What is required:
Look through the records below for the line holding "Figure 1. OLYMPUS BX41 digital microscope.". Write it out exactly, with each following line through the line holding "Figure 4. Dispersion".

Stored items from a collection:
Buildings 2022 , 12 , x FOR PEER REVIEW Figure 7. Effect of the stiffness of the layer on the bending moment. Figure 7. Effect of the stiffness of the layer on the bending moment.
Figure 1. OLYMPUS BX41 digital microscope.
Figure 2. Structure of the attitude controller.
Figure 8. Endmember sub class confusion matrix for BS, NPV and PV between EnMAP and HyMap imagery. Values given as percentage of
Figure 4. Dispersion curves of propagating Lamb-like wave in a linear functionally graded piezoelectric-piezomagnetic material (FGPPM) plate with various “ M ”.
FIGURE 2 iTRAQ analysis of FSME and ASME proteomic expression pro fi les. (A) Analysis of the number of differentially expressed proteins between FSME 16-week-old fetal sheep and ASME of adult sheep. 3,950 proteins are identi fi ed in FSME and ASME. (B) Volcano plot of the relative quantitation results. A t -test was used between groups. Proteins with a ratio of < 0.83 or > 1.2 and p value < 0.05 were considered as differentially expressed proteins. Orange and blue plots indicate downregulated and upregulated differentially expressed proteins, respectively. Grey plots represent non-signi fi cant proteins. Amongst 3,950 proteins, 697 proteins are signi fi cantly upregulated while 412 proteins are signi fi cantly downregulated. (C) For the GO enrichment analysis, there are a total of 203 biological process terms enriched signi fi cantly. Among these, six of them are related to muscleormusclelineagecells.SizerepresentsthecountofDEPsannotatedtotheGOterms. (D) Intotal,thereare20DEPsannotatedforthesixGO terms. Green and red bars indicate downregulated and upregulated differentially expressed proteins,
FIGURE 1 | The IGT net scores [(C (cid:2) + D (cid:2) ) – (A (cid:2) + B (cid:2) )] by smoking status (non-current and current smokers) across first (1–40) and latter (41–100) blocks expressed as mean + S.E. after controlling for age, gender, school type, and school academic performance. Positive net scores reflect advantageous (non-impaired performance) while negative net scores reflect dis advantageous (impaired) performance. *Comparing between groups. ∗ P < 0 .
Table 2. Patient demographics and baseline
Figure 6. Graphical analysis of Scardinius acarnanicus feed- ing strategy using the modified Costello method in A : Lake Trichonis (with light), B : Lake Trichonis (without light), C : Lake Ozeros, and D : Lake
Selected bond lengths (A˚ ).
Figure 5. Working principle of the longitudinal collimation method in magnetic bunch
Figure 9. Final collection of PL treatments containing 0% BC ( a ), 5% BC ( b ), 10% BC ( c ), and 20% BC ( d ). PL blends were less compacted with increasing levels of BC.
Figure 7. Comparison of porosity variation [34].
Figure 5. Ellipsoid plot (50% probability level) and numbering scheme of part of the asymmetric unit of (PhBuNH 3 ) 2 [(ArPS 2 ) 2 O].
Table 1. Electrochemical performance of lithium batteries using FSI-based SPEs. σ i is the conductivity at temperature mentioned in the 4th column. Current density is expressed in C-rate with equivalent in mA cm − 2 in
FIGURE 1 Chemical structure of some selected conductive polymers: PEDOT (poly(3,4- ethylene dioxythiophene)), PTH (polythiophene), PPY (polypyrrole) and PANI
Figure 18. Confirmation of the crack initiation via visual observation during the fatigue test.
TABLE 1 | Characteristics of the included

Reply to the task:
Figure 1. OLYMPUS BX41 digital microscope.
Figure 2. Structure of the attitude controller.
Figure 8. Endmember sub class confusion matrix for BS, NPV and PV between EnMAP and HyMap imagery. Values given as percentage of
Figure 4. Dispersion curves of propagating Lamb-like wave in a linear functionally graded piezoelectric-piezomagnetic material (FGPPM) plate with various “ M ”.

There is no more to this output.